• [Given passage]
▼
In other activities, the Operation Sovereign Borders joint agency taskforce headquarters facilities are now complete. The headquarters are based in the Customs and Border Protection area in Canberra. The majority of the headquarters staff commenced work there on Tuesday this week. The taskforce has received staff from a wide range of agencies that are contributing to Operational Sovereign Borders [sic], and we also retain the capability to draw on more resources as required if we need to do that for operational reasons. And the development of the strategic plan for border security operations, and the associated regional deterrence framework, is well underway.

So I conclude today's weekly briefing by stating again that what we are involved in here is a very complex situation and the taskforce is committed to stopping people smuggling, and the criminals that organise that, and ultimately to saving people's lives. Thank you.

JOURNALIST: Minister, given that the now Prime Minister made a number of comments before the election saying he was going to start turning boats around within the first week of coming to office, in what way has the media misrepresented this?

SCOTT MORRISON: The Coalition has never had a policy of towing boats back to Indonesia. That has never been the policy, and that has been the misrepresentation over a long period of time, despite the myriad corrections that were provided by the Coalition both in Opposition and in Government. So we have had the opportunity, again, with the Prime Minister's visit, to be very clear about what the Coalition's policies are about, but, more importantly, to share the common objective of stopping these boats.
▲
• [Stored records]
▼
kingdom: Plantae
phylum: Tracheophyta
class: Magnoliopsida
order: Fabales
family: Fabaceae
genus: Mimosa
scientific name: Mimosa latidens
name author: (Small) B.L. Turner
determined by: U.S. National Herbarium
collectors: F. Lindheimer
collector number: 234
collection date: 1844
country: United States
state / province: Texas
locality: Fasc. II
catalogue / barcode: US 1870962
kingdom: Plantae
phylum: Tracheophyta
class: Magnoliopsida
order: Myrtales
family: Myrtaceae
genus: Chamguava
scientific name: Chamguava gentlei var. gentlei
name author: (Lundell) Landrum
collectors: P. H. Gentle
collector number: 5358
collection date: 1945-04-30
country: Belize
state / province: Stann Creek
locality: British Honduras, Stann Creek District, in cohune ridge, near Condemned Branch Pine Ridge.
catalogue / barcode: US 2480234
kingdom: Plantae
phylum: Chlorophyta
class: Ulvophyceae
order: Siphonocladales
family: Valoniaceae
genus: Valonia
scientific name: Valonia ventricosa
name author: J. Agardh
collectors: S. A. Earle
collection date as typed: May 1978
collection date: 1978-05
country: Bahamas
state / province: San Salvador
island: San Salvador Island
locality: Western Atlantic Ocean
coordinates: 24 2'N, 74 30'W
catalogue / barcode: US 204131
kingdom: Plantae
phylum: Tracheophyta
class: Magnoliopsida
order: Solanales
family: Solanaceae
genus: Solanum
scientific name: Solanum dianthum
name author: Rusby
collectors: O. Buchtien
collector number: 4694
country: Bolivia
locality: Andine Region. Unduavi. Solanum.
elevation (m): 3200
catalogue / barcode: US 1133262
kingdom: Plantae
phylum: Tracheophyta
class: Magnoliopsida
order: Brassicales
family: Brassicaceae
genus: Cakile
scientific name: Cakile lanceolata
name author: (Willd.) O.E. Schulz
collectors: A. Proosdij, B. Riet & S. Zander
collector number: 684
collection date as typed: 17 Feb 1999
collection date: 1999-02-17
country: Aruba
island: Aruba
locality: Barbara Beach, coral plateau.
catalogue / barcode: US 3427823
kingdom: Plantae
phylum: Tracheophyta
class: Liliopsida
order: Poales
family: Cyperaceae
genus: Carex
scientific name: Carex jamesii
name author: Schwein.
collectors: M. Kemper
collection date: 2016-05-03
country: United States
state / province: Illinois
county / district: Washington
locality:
▲
• [Brief 1] In the border security briefing, where are the taskforce headquarters based?
• [Brief 2] From the border security briefing, extract everything from "So I conclude" down to "media misrepresented this?".
The listing was drawn from a separate source.

• [Exercise solution 1] In the Customs and Border Protection area in Canberra.

• [Exercise solution 2]
So I conclude today's weekly briefing by stating again that what we are involved in here is a very complex situation and the taskforce is committed to stopping people smuggling, and the criminals that organise that, and ultimately to saving people's lives. Thank you.

JOURNALIST: Minister, given that the now Prime Minister made a number of comments before the election saying he was going to start turning boats around within the first week of coming to office, in what way has the media misrepresented this?